• WHAT NEEDS TO BE DONE: Throughout the listing that follows, find each line with the word "which" and copy it.

*** Opening of DATASET ENTRIES ***

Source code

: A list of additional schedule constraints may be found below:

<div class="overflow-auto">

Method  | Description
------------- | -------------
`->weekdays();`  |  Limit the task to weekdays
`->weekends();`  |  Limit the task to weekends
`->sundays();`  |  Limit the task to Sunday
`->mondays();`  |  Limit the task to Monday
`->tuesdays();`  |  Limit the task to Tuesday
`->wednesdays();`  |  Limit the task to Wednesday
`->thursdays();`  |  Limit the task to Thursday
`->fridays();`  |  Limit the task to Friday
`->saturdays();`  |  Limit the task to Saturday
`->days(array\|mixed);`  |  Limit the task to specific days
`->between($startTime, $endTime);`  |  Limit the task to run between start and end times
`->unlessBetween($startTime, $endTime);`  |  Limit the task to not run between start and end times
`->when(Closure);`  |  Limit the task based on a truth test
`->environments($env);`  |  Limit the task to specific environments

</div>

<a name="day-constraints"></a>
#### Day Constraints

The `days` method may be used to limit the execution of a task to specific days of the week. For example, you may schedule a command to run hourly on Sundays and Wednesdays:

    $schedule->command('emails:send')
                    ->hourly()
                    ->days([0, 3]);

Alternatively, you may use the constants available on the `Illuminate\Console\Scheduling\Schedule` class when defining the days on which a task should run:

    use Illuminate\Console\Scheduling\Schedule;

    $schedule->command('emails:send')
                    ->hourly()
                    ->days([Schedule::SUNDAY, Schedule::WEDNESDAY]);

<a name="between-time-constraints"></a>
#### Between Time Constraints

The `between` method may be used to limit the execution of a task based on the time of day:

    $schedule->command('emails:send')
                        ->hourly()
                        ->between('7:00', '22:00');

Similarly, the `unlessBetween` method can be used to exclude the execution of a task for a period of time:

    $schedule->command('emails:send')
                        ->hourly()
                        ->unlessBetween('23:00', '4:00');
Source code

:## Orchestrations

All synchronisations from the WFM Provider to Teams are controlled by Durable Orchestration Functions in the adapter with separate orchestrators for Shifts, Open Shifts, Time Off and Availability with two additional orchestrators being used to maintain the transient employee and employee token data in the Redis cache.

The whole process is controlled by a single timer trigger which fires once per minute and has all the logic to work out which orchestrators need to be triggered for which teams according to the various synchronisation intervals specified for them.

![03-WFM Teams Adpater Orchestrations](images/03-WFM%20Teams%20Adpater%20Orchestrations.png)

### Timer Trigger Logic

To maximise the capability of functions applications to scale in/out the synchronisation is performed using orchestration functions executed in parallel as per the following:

*** Close of DATASET ENTRIES ***

• EXERCISE OUTPUT:
Alternatively, you may use the constants available on the `Illuminate\Console\Scheduling\Schedule` class when defining the days on which a task should run:
The whole process is controlled by a single timer trigger which fires once per minute and has all the logic to work out which orchestrators need to be triggered for which teams according to the various synchronisation intervals specified for them.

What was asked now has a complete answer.